* [TASK OBJECTIVE]: Express every line of the items below as a JSON list of strings, one string per line, with blank lines omitted. Leave the pictures out of your answer.

* [PROVIDED ENTRIES]:
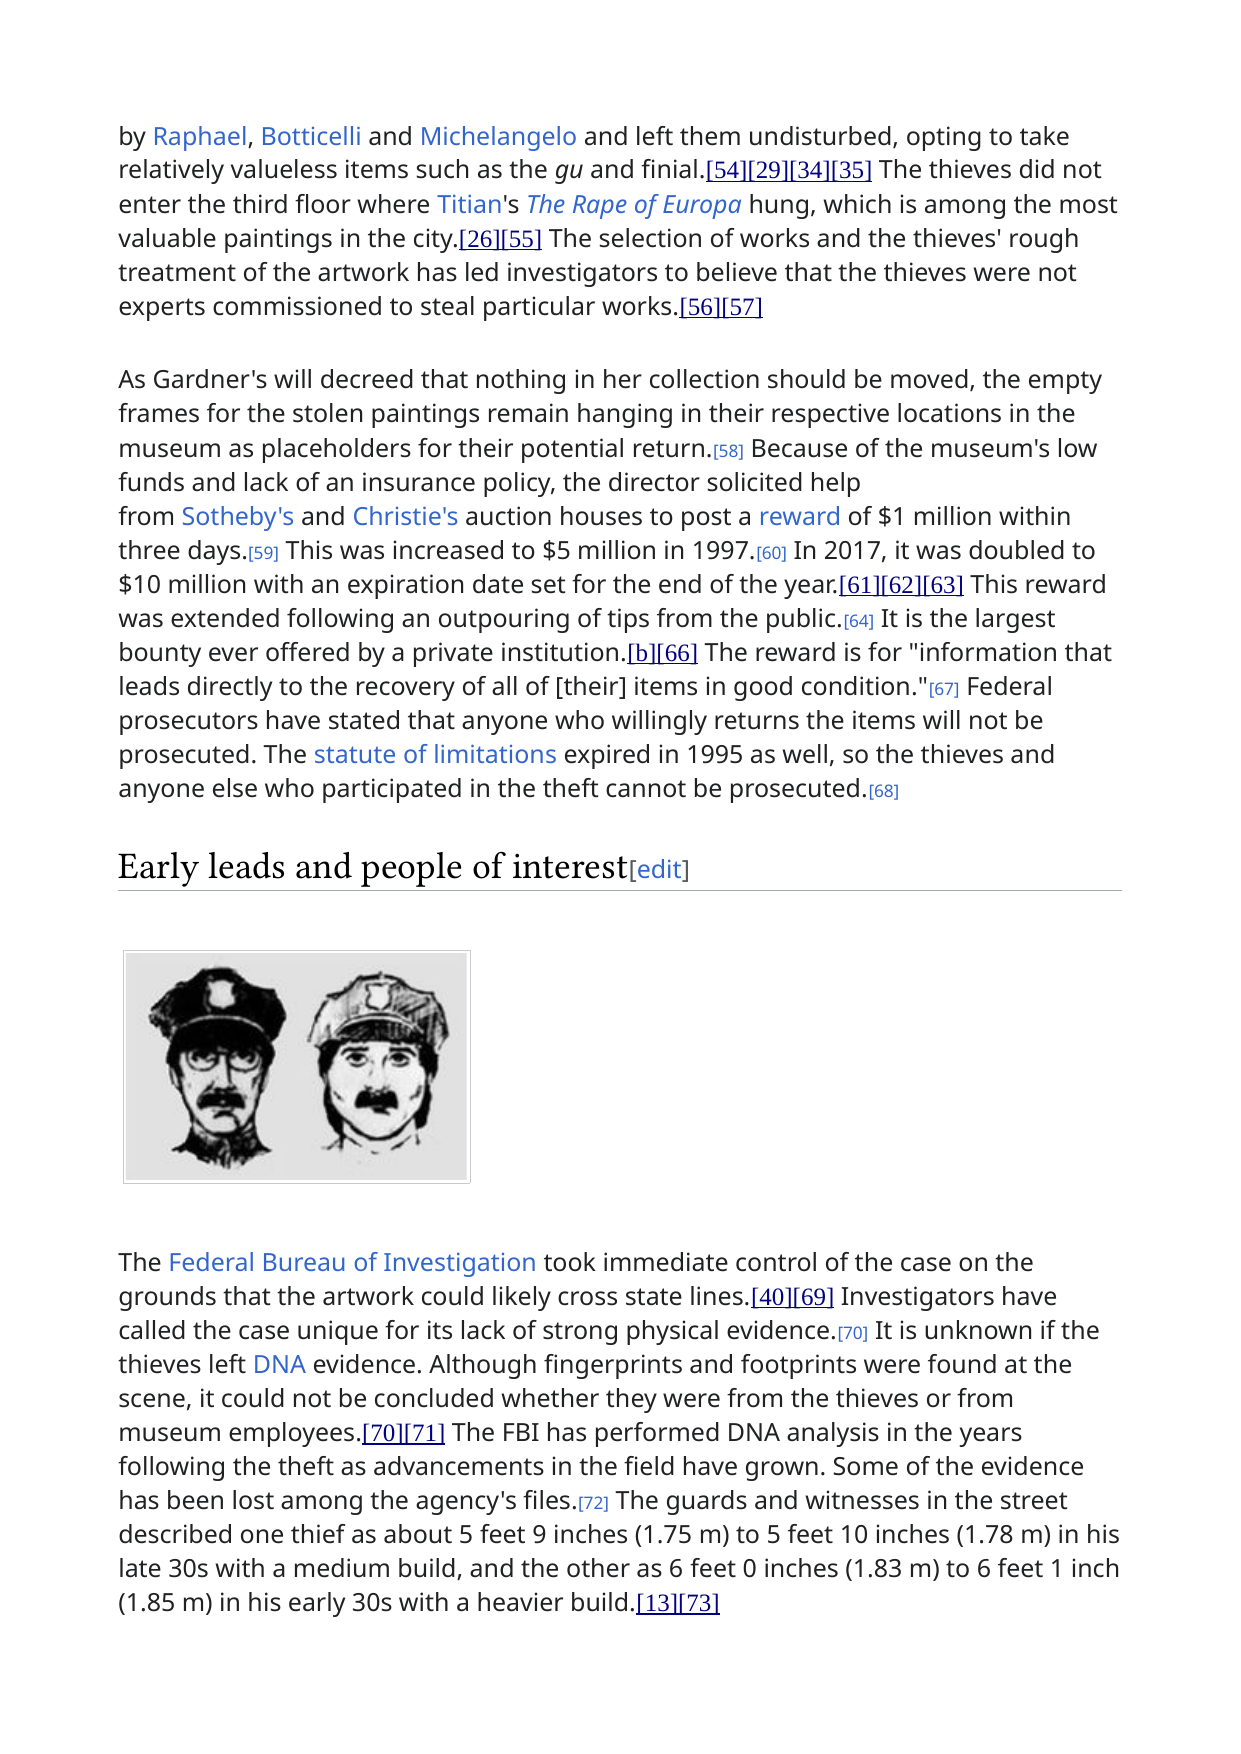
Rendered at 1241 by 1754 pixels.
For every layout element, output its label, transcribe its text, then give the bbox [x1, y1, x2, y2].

text by Raphael, Botticelli and Michelangelo and left them undisturbed, opting to take relatively valueless items such as the gu and finial.[54][29][34][35] The thieves did not enter the third floor where Titian's The Rape of Europa hung, which is among the most valuable paintings in the city.[26][55] The selection of works and the thieves' rough treatment of the artwork has led investigators to believe that the thieves were not experts commissioned to steal particular works.[56][57] [118, 118, 1122, 322]
subtitle Early leads and people of interest[edit] [118, 844, 1122, 890]
text The Federal Bureau of Investigation took immediate control of the case on the grounds that the artwork could likely cross state lines.[40][69] Investigators have called the case unique for its lack of strong physical evidence.[70] It is unknown if the thieves left DNA evidence. Although fingerprints and footprints were found at the scene, it could not be concluded whether they were from the thieves or from museum employees.[70][71] The FBI has performed DNA analysis in the years following the theft as advancements in the field have grown. Some of the evidence has been lost among the agency's files.[72] The guards and witnesses in the street described one thief as about 5 feet 9 inches (1.75 m) to 5 feet 10 inches (1.78 m) in his late 30s with a medium build, and the other as 6 feet 0 inches (1.83 m) to 6 feet 1 inch (1.85 m) in his early 30s with a heavier build.[13][73] [118, 1244, 1122, 1619]
picture [125, 953, 467, 1180]
text As Gardner's will decreed that nothing in her collection should be moved, the empty frames for the stolen paintings remain hanging in their respective locations in the museum as placeholders for their potential return.[58] Because of the museum's low funds and lack of an insurance policy, the director solicited help from Sotheby's and Christie's auction houses to post a reward of $1 million within three days.[59] This was increased to $5 million in 1997.[60] In 2017, it was doubled to $10 million with an expiration date set for the end of the year.[61][62][63] This reward was extended following an outpouring of tips from the public.[64] It is the largest bounty ever offered by a private institution.[b][66] The reward is for "information that leads directly to the recovery of all of [their] items in good condition."[67] Federal prosecutors have stated that anyone who willingly returns the items will not be prosecuted. The statute of limitations expired in 1995 as well, so the thieves and anyone else who participated in the theft cannot be prosecuted.[68] [118, 362, 1122, 805]
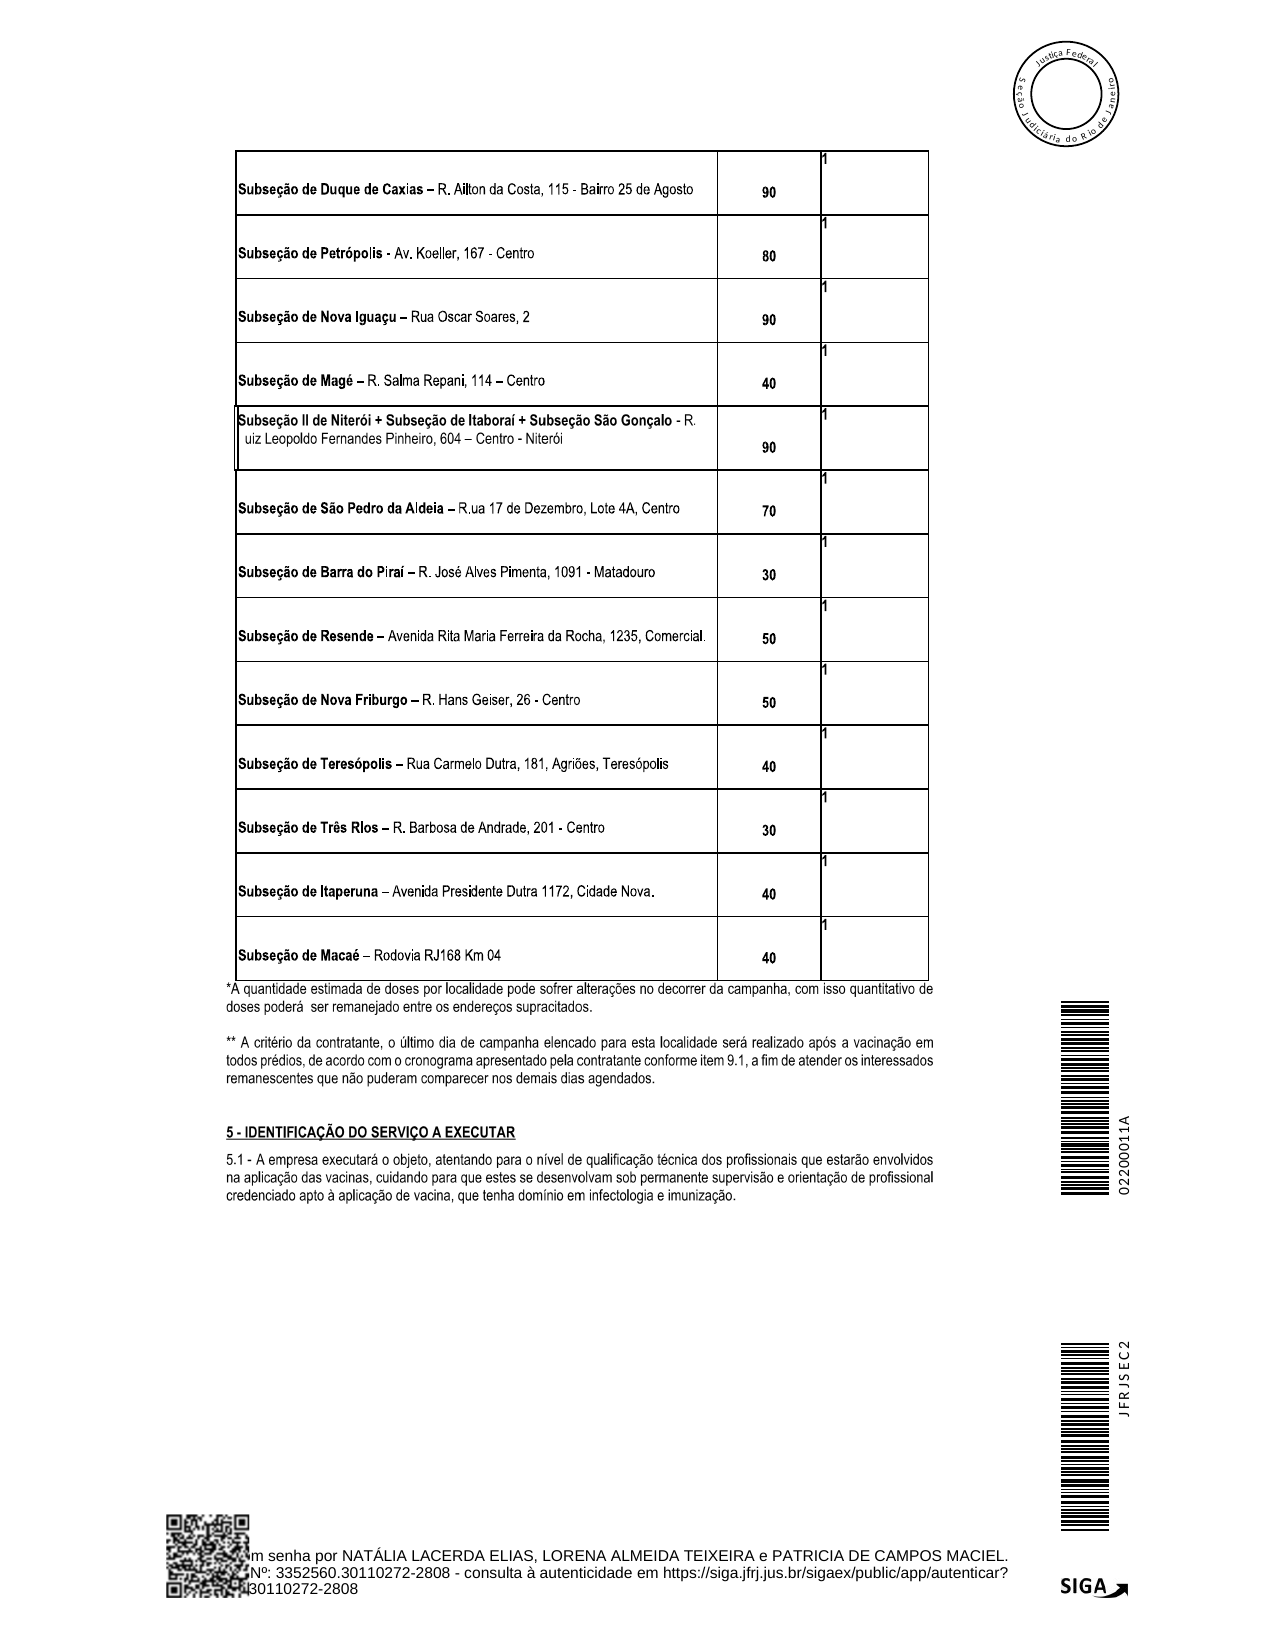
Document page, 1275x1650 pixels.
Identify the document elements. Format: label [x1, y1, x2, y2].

table_cell [822, 407, 928, 469]
table_cell [822, 152, 928, 214]
table_cell [718, 790, 820, 852]
table_cell [822, 854, 928, 916]
table_cell [718, 854, 820, 916]
table_cell [237, 662, 717, 724]
table_cell [718, 726, 820, 788]
table_cell [718, 471, 820, 533]
table_cell [237, 726, 717, 788]
table_cell [822, 917, 928, 980]
table_cell [237, 917, 717, 980]
table_cell [822, 279, 928, 341]
table_cell [718, 216, 820, 278]
table_cell [718, 279, 820, 341]
table_cell [822, 662, 928, 724]
table_cell [237, 152, 717, 214]
table_cell [822, 216, 928, 278]
table_cell [237, 279, 717, 341]
table_cell [718, 662, 820, 724]
table_cell [718, 343, 820, 405]
table_cell [237, 216, 717, 278]
table_cell [237, 471, 717, 533]
table_cell [718, 152, 820, 214]
table_cell [822, 535, 928, 597]
table_cell [822, 598, 928, 661]
table_cell [237, 535, 717, 597]
table_cell [822, 471, 928, 533]
table_cell [237, 854, 717, 916]
table_cell [237, 598, 717, 661]
table_cell [822, 343, 928, 405]
table_cell [822, 790, 928, 852]
table_cell [237, 343, 717, 405]
table_cell [239, 407, 717, 469]
table_cell [718, 598, 820, 661]
table_cell [237, 790, 717, 852]
table_cell [718, 917, 820, 980]
table_cell [822, 726, 928, 788]
table_cell [718, 535, 820, 597]
table_cell [718, 407, 820, 469]
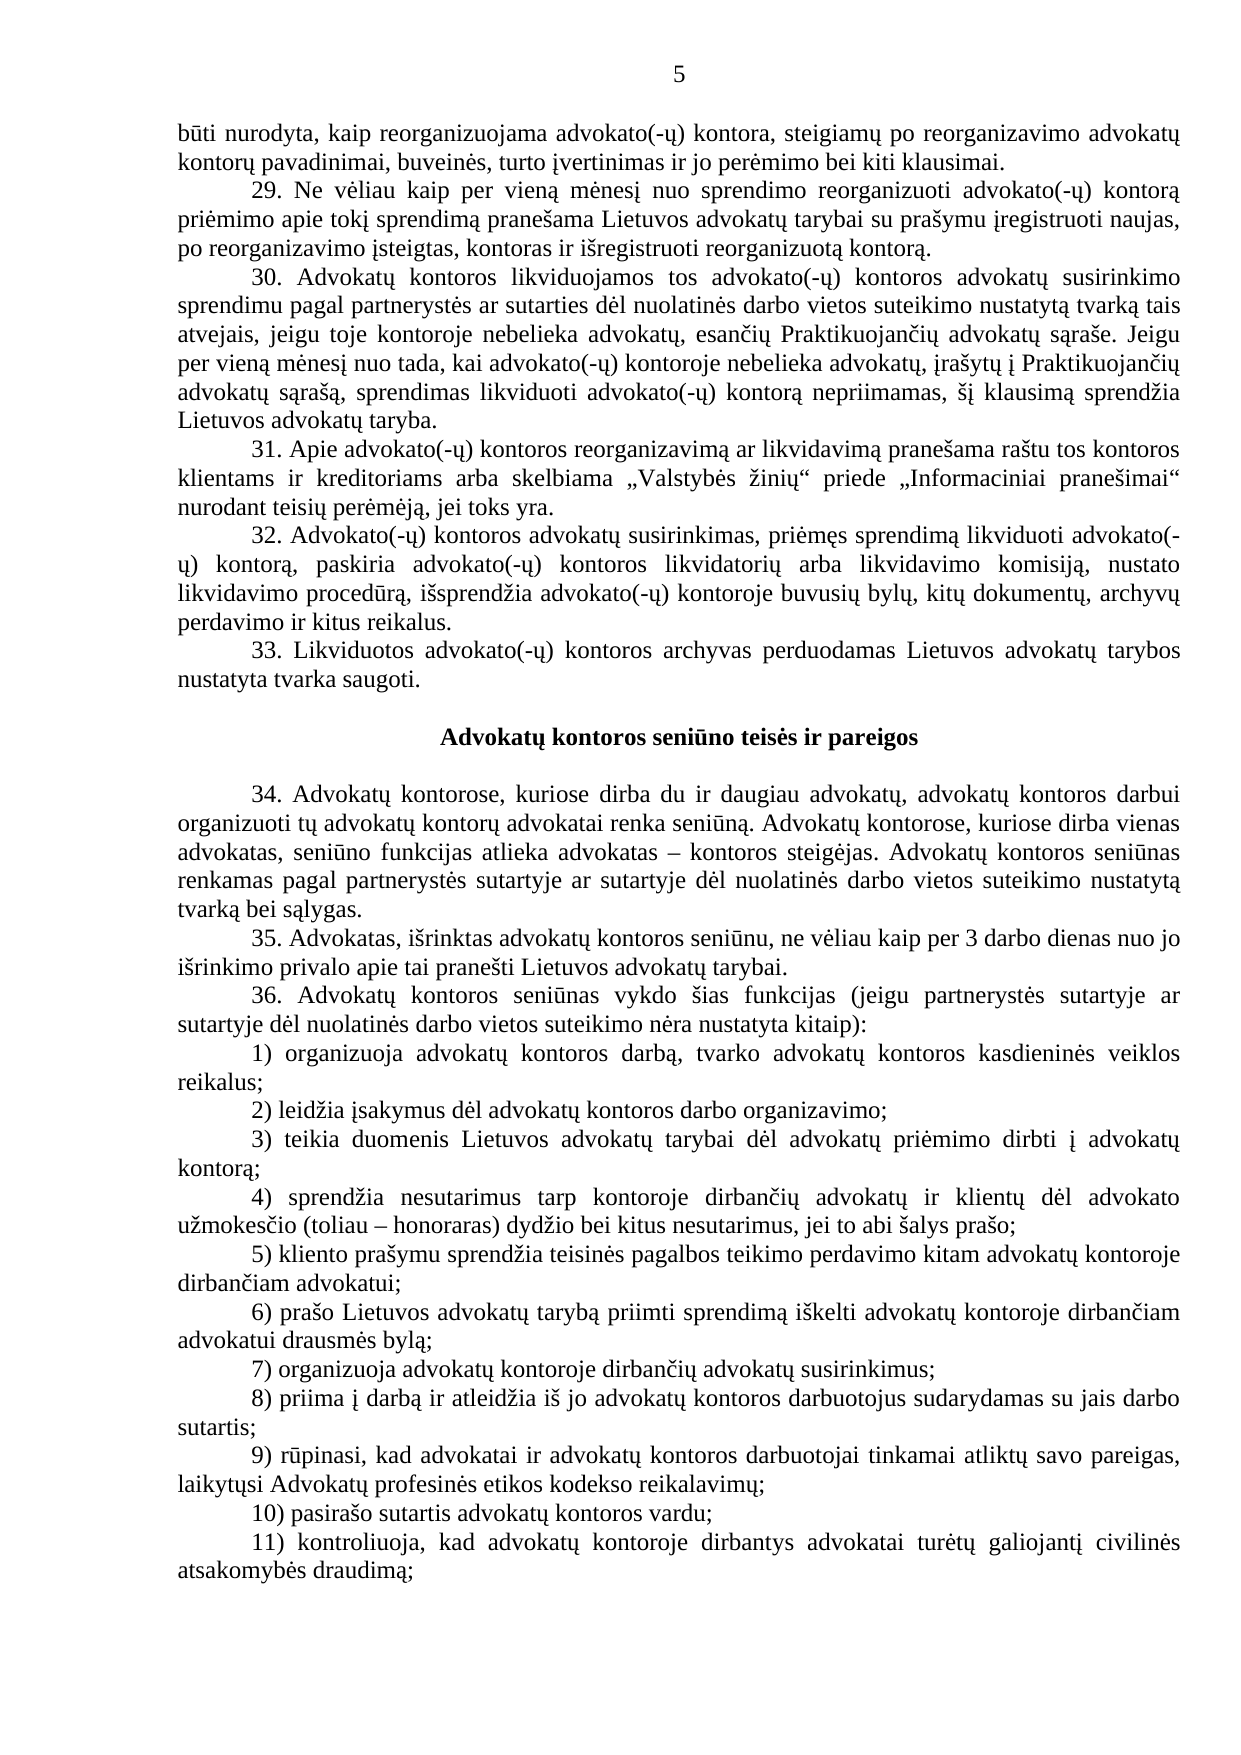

* [OUTPUT OF THE EXERCISE]:
[
  "Rendered at 1241 by 1754 pixels.",
  "For every layout element, output its label, transcribe its text, then give the bbox [x1, y1, x2, y2].",
  "text by Raphael, Botticelli and Michelangelo and left them undisturbed, opting to take relatively valueless items such as the gu and finial.[54][29][34][35] The thieves did not enter the third floor where Titian's The Rape of Europa hung, which is among the most valuable paintings in the city.[26][55] The selection of works and the thieves' rough treatment of the artwork has led investigators to believe that the thieves were not experts commissioned to steal particular works.[56][57] [118, 118, 1122, 322]",
  "subtitle Early leads and people of interest[edit] [118, 844, 1122, 890]",
  "text The Federal Bureau of Investigation took immediate control of the case on the grounds that the artwork could likely cross state lines.[40][69] Investigators have called the case unique for its lack of strong physical evidence.[70] It is unknown if the thieves left DNA evidence. Although fingerprints and footprints were found at the scene, it could not be concluded whether they were from the thieves or from museum employees.[70][71] The FBI has performed DNA analysis in the years following the theft as advancements in the field have grown. Some of the evidence has been lost among the agency's files.[72] The guards and witnesses in the street described one thief as about 5 feet 9 inches (1.75 m) to 5 feet 10 inches (1.78 m) in his late 30s with a medium build, and the other as 6 feet 0 inches (1.83 m) to 6 feet 1 inch (1.85 m) in his early 30s with a heavier build.[13][73] [118, 1244, 1122, 1619]",
  "picture [125, 953, 467, 1180]",
  "text As Gardner's will decreed that nothing in her collection should be moved, the empty frames for the stolen paintings remain hanging in their respective locations in the museum as placeholders for their potential return.[58] Because of the museum's low funds and lack of an insurance policy, the director solicited help from Sotheby's and Christie's auction houses to post a reward of $1 million within three days.[59] This was increased to $5 million in 1997.[60] In 2017, it was doubled to $10 million with an expiration date set for the end of the year.[61][62][63] This reward was extended following an outpouring of tips from the public.[64] It is the largest bounty ever offered by a private institution.[b][66] The reward is for \"information that leads directly to the recovery of all of [their] items in good condition.\"[67] Federal prosecutors have stated that anyone who willingly returns the items will not be prosecuted. The statute of limitations expired in 1995 as well, so the thieves and anyone else who participated in the theft cannot be prosecuted.[68] [118, 362, 1122, 805]",
  "Document page, 1275x1650 pixels.",
  "Identify the document elements. Format: label [x1, y1, x2, y2].",
  "table_cell [822, 407, 928, 469]",
  "table_cell [822, 152, 928, 214]",
  "table_cell [718, 790, 820, 852]",
  "table_cell [822, 854, 928, 916]",
  "table_cell [718, 854, 820, 916]",
  "table_cell [237, 662, 717, 724]",
  "table_cell [718, 726, 820, 788]",
  "table_cell [718, 471, 820, 533]",
  "table_cell [237, 726, 717, 788]",
  "table_cell [822, 917, 928, 980]",
  "table_cell [237, 917, 717, 980]",
  "table_cell [822, 279, 928, 341]",
  "table_cell [718, 216, 820, 278]",
  "table_cell [718, 279, 820, 341]",
  "table_cell [822, 662, 928, 724]",
  "table_cell [237, 152, 717, 214]",
  "table_cell [822, 216, 928, 278]",
  "table_cell [237, 279, 717, 341]",
  "table_cell [718, 662, 820, 724]",
  "table_cell [718, 343, 820, 405]",
  "table_cell [237, 216, 717, 278]",
  "table_cell [237, 471, 717, 533]",
  "table_cell [718, 152, 820, 214]",
  "table_cell [822, 535, 928, 597]",
  "table_cell [822, 598, 928, 661]",
  "table_cell [237, 535, 717, 597]",
  "table_cell [822, 471, 928, 533]",
  "table_cell [237, 854, 717, 916]",
  "table_cell [237, 598, 717, 661]",
  "table_cell [822, 343, 928, 405]",
  "table_cell [822, 790, 928, 852]",
  "table_cell [237, 343, 717, 405]",
  "table_cell [239, 407, 717, 469]",
  "table_cell [718, 598, 820, 661]",
  "table_cell [237, 790, 717, 852]",
  "table_cell [718, 917, 820, 980]",
  "table_cell [822, 726, 928, 788]",
  "table_cell [718, 535, 820, 597]",
  "table_cell [718, 407, 820, 469]"
]